Segundo o Coordenador do Conselho Participativo, Ricardo Fraga, essa mudança não respeita as verdadeiras necessidades do bairro, nem tampouco o desejo de seus moradores. “Em relação às Zm2 e Zm3, que permitem construções acima de 9 andares, isso foi um ganho; agora, em comparação com a Zm1, que permite até 5 andares, se perde. O que o Conselho Participativo defende é que, nesse miolo do bairro, possam ser construídos prédios de até 5 andares, e, ao longo dos eixos de transformação, 9 andares”, explica.
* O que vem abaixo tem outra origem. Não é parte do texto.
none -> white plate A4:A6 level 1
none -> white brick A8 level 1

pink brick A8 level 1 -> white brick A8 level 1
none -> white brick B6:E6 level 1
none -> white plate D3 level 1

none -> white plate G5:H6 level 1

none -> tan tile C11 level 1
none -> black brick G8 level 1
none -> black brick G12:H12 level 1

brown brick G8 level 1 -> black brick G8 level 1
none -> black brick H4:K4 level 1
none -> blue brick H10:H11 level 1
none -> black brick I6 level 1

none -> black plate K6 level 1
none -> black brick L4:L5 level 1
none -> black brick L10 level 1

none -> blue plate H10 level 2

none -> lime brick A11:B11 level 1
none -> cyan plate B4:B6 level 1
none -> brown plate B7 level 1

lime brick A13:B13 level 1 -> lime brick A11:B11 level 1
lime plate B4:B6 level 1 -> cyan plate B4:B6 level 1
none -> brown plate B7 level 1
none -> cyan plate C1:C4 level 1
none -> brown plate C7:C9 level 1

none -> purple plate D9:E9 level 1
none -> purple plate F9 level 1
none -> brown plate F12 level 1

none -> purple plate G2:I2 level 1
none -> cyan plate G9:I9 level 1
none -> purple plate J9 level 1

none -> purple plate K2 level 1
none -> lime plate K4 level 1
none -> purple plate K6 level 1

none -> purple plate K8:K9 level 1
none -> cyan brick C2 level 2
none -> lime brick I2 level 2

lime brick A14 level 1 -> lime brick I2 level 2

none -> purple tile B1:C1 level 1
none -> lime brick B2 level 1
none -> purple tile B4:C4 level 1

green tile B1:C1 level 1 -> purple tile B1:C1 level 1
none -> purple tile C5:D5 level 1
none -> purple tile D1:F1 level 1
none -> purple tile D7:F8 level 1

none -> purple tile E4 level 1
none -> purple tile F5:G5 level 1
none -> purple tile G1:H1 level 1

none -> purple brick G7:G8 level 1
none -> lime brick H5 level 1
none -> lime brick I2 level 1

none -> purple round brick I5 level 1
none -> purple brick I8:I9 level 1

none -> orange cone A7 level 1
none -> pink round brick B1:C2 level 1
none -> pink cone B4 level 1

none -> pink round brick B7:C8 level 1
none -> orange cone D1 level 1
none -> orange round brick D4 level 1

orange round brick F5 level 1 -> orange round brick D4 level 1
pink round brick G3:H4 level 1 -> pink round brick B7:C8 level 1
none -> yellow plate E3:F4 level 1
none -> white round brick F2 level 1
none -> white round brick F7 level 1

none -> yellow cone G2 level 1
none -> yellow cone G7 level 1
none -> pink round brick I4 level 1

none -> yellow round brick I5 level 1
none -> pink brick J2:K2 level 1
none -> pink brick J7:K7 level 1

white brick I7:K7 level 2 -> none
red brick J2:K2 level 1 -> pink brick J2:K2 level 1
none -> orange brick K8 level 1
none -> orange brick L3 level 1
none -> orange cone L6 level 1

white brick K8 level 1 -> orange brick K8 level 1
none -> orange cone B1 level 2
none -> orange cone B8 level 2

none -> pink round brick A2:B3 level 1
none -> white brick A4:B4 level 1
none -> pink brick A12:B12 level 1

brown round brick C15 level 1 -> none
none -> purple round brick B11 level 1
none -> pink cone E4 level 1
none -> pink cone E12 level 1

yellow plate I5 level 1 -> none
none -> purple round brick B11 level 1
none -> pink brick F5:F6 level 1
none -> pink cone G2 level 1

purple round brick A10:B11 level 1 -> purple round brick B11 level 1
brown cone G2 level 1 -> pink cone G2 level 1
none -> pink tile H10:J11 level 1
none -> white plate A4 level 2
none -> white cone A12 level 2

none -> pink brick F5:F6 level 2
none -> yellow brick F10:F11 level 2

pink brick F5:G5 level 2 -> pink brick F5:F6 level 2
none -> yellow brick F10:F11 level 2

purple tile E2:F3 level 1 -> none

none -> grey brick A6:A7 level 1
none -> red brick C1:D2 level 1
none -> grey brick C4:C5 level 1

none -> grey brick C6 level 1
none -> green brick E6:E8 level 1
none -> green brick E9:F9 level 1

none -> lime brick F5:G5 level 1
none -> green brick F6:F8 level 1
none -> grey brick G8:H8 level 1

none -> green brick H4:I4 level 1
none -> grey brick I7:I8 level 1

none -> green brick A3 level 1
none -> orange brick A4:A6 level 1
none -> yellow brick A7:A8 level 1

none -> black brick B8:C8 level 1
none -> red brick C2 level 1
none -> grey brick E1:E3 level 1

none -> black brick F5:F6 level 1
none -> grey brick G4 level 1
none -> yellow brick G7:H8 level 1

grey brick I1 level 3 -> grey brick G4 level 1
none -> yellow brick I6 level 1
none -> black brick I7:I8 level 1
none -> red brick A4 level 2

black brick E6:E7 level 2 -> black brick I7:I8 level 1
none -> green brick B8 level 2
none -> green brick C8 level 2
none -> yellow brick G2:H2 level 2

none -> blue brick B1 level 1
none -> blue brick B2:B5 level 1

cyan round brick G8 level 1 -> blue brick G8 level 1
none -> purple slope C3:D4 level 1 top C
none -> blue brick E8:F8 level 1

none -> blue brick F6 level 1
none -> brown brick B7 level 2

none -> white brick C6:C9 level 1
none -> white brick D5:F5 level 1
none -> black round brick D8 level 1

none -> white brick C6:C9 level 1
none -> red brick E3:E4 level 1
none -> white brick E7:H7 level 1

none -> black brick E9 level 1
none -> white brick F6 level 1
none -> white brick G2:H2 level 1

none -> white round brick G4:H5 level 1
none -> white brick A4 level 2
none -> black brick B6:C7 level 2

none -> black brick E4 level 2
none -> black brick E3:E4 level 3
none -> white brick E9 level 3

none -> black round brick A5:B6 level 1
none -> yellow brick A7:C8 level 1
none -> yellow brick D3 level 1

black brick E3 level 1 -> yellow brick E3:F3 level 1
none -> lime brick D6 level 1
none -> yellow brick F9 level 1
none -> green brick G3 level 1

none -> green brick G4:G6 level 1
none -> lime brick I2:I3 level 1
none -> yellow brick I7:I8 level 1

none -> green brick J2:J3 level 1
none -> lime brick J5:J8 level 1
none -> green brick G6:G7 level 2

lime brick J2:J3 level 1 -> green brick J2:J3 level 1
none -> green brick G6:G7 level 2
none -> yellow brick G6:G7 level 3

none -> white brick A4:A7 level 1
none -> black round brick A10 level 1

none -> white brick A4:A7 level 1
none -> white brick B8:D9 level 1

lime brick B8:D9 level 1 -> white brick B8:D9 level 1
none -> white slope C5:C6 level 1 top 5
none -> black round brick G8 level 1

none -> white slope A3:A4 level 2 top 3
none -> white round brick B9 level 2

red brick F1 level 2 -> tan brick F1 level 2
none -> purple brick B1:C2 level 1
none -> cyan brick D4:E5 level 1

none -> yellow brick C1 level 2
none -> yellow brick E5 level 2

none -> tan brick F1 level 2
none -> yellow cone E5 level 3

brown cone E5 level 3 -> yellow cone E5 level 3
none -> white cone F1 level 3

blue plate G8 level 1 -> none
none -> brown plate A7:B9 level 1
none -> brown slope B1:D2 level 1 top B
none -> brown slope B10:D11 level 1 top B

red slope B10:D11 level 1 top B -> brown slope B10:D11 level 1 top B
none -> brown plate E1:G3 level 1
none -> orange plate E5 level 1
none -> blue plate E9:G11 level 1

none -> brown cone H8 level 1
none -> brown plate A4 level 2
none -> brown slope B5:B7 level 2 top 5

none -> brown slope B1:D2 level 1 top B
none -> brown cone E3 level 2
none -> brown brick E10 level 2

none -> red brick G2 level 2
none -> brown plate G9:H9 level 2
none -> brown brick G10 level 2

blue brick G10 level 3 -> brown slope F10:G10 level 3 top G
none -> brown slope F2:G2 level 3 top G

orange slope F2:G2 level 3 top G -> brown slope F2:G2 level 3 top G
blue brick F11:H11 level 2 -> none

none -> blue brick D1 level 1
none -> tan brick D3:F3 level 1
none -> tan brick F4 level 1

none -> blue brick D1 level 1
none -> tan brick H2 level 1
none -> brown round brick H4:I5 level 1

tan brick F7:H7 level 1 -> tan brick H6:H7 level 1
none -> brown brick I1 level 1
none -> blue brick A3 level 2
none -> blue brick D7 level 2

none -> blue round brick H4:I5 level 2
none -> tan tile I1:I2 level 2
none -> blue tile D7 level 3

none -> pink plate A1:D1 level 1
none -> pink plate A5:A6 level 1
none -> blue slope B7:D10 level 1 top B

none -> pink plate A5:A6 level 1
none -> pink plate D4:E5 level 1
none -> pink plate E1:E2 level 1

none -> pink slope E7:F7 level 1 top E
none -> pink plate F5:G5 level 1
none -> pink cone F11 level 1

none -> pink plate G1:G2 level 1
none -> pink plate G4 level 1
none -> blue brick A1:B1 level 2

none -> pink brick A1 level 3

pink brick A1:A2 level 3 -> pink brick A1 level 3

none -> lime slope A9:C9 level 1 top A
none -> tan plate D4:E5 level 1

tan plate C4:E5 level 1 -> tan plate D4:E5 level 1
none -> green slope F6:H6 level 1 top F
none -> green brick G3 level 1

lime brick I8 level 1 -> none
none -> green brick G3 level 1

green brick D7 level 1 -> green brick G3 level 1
“O Conselho é contra essa verticalização que vem ocorrendo na Vila Mariana e quer incluir nesse novo zoneamento alguns pontos que são fundamentais para o bairro, como uma zona de proteção ambiental ao longo dos cursos d’água que o cortam (Córrego do Sapateiro e Boa Vista), manter a Zm1 e preservar os nossos patrimônios históricos, classificados como ZEPEC (Zona Especial de Preservação Cultural). Acontece que, nessa nova proposta de Zoneamento, muitos patrimônios nem sequer constam do mapa; apenas os tradicionais, como o Museu Lasar Segall, a Cinemateca Brasileira e outros poucos”, contesta Fraga.

Ricardo Fraga também defende maior participação das associações de bairro nessa reta final do Plano Diretor, que, de acordo com ele, está muito fraca, quase inexistente. “Essa mobilização é muito importante, pois haverá apenas uma oficina, que acontecerá no dia 29 de novembro, no Colégio Arquidiocesano, para debater esse novo Zoneamento com a população.

No entanto, a divulgação desse encontro para a população não está sendo feita como deveria”, ressalta. E finaliza: “Agora é a hora – com a participação de todos – de lutarmos pela Vila

Mariana que queremos no futuro”.

O que podemos fazer?

No dia 17 de novembro, mais de 50 entidades de bairros se reuniram, no Instituto Biológico, para maior esclarecimento sobre as mudanças da nova Lei de Zoneamento. O convidado foi o prefeito Fernando Haddad, que pediu ao Secretário Municipal de Desenvolvimento Urbano (SMDU), Fernando de Mello Franco, que o representasse. 

Agora, é o momento da sociedade se mobilizar. Alguns canais de participação estão abertos com o intuito de escutar a população sobre a Lei de Zoneamento, que será apresentada pela SMDU ao Executivo ainda este ano e, depois, à Câmara dos Vereadores. As diretrizes dessa nova Lei nortearão o crescimento da cidade pelos próximos 15 anos. 

É possível dar sugestões no portal da SMDU, por meio de um formulário:

www.prefeitura.sp.gov.br/cidade/secretarias/desenvolvimento_urbano

Outra maneira de participar, é comparecer na Oficina da Subprefeitura Vila Mariana, que será realizada no dia 29 de novembro, das 8h às 13h30, no Colégio Arquidiocesano, localizado na Rua Domingos de Morais, 2565, próximo da estação de Metrô Santa Cruz.

Agora, mais do que nunca, é o momento de cobrar o seu vereador!